Sex sells…or so they say. 50 Shades of Grey once flew off the shelves and now has been labeled as a book most commonly left in hotel rooms. Prolific author Barbara Cartland is the best selling romance author of all time and she kept things PG with virginal heroines set in historic times. Aside from her literary lasting power, Cartland left an amazing legacy behind—including a personal connection to the beloved Princess Diana. Here are 12 facts you may not know about her.
Prolific in Pink
Cartland is the most prolific writer of the 20th century. She published 723 books during her career which have been translated into 38 languages. There were 160 unpublished novels left behind when she died, all of which are currently in the process of being published by her son.
Best of the Best
William Shakespeare and Agatha Christie are the best selling authors of all time, having sold between 2 and 4 billion books each. Barbara Cartland is right behind them, clocking in with an estimated 1 billion sales—also making her the best selling romance author of all time.

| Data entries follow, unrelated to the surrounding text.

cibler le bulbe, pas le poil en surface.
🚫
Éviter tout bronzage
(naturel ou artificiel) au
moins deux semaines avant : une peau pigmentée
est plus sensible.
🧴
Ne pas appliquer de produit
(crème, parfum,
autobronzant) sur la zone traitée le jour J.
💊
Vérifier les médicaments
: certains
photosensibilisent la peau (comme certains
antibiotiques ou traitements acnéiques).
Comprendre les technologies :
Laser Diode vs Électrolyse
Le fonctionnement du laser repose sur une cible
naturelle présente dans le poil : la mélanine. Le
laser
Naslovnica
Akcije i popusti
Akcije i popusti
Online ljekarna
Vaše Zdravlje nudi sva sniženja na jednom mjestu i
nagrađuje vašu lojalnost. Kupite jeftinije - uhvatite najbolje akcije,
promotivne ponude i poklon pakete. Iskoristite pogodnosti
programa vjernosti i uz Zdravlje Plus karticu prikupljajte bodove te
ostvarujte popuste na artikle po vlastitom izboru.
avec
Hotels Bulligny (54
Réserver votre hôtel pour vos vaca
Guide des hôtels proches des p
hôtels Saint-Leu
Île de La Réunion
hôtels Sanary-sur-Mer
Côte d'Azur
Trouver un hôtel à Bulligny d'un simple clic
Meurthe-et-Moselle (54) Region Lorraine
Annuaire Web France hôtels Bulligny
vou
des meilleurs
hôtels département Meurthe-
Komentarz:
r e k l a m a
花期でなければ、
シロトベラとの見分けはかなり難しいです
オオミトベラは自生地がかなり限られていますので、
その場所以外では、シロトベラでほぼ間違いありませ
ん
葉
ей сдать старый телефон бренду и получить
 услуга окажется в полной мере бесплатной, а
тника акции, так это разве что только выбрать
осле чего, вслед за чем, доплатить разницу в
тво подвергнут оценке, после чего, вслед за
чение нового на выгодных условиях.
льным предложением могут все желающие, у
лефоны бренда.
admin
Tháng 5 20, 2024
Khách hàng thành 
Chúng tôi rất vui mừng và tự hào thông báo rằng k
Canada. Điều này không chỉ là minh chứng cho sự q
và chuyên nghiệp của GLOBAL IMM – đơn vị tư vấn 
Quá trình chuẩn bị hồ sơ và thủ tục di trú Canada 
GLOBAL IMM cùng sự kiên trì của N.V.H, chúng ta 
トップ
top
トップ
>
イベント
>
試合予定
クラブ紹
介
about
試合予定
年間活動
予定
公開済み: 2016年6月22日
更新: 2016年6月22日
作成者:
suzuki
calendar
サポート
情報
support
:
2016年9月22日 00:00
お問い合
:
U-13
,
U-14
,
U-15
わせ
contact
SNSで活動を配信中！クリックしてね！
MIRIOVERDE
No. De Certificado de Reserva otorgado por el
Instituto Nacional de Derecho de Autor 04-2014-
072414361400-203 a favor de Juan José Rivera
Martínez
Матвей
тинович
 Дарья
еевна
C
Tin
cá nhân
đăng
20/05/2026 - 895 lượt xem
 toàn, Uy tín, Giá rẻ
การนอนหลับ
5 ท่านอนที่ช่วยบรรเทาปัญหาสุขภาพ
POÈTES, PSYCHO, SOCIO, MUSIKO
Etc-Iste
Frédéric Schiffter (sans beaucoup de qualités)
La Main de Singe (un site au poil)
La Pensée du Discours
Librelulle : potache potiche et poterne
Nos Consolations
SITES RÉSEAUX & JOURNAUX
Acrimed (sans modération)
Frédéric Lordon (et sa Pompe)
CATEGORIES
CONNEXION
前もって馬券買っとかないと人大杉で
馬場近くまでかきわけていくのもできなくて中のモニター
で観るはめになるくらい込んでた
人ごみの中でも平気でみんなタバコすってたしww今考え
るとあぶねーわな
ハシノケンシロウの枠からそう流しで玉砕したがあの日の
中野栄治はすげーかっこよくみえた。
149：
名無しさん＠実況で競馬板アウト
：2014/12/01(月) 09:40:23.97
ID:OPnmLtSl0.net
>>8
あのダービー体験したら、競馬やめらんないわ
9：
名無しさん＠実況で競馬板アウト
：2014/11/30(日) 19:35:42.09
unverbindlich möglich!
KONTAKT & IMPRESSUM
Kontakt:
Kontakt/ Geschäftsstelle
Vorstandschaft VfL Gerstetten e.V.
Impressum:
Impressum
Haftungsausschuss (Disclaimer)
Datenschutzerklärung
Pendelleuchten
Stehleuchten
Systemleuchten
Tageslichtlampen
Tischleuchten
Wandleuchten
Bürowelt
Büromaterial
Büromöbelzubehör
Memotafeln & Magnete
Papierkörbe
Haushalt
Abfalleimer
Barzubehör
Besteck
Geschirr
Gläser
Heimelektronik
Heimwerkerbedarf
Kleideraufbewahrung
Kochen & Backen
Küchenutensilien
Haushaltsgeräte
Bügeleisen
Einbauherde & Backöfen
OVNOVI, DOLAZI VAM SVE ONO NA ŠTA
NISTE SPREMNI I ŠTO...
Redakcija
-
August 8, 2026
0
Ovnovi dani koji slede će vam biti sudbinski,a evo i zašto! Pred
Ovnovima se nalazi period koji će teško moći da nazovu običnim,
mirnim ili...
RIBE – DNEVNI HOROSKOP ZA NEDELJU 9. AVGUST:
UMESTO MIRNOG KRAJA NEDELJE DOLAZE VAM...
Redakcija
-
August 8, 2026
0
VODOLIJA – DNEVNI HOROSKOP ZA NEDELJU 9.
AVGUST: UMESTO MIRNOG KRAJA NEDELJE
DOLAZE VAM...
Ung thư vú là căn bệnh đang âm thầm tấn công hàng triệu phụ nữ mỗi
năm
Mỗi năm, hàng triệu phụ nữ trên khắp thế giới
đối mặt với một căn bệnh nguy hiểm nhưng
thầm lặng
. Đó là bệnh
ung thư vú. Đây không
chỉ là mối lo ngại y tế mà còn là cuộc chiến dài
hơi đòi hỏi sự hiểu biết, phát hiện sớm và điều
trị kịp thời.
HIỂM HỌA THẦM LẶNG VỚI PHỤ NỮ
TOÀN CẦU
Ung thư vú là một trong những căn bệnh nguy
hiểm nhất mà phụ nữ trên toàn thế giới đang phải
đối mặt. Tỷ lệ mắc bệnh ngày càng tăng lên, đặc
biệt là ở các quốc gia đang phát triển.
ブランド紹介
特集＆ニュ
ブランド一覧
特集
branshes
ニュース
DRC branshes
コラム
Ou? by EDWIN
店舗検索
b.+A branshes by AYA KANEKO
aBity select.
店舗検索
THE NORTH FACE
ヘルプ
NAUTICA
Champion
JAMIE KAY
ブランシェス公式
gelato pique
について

Cartland was the step-grandmother of Diana, Princess of Wales. Apparently, Diana was an unabashed fan of Cartland’s novels and, according to Cartland, read little else.
Though many remember her for romance novels, Cartland’s voice lives on in more than paperback words. She released a CD called Album of Love Songs. It features classic songs that she performed with the Royal Philharmonic Orchestra.
When she wasn’t writing Cartland’s eyes were on the skies. Intrigued by the gliding movement, pilots flying unpowered aircrafts using naturally occurring currents of rising air, she performed a 200-mile tow in a two-seat glider in 1931. Her trip lead to the idea of troop-carrying gliders. In 1984, she was awarded the Bishop Wright Air Industry Award for her contribution to aviation.
My Goodness, My Guinness
For the last forty years, Cartland has held the Guinness World record for the most books published in a single year—24.
In honor of nearly 70 years of literary, political, and social contributions, Cartland was named Dame Commander of the Order of the British Empire by Queen Elizabeth II in 1991.
During the Second World War, Cartland bought over 1,000 wedding dresses so that brides in the services could marry in a white gown.
Paris Loves Her
In 1988, Cartland received the highest award given by the city of Paris—La Medaille de Vermeil de la Ville de Paris (the Gold Medal of Paris)—for her 25 million books sold in France.
Education For All
Cartland campaigned for the rights of UK gypsies to have a permanent place to live. A gypsy camp called Barbaraville was opened in 1964, allowing gypsy children to be educated in the local schools for the first time since the gypsies first came to England in the 16th century.
Her political novel, Sleeping Swords, was the first work of fiction to be accepted into the House of Commons Library.
Ready For Her Close-up
These days it seems normal to catch the new James Patterson release while channel surfing, but Cartland was the first author to promote her books using television commercials.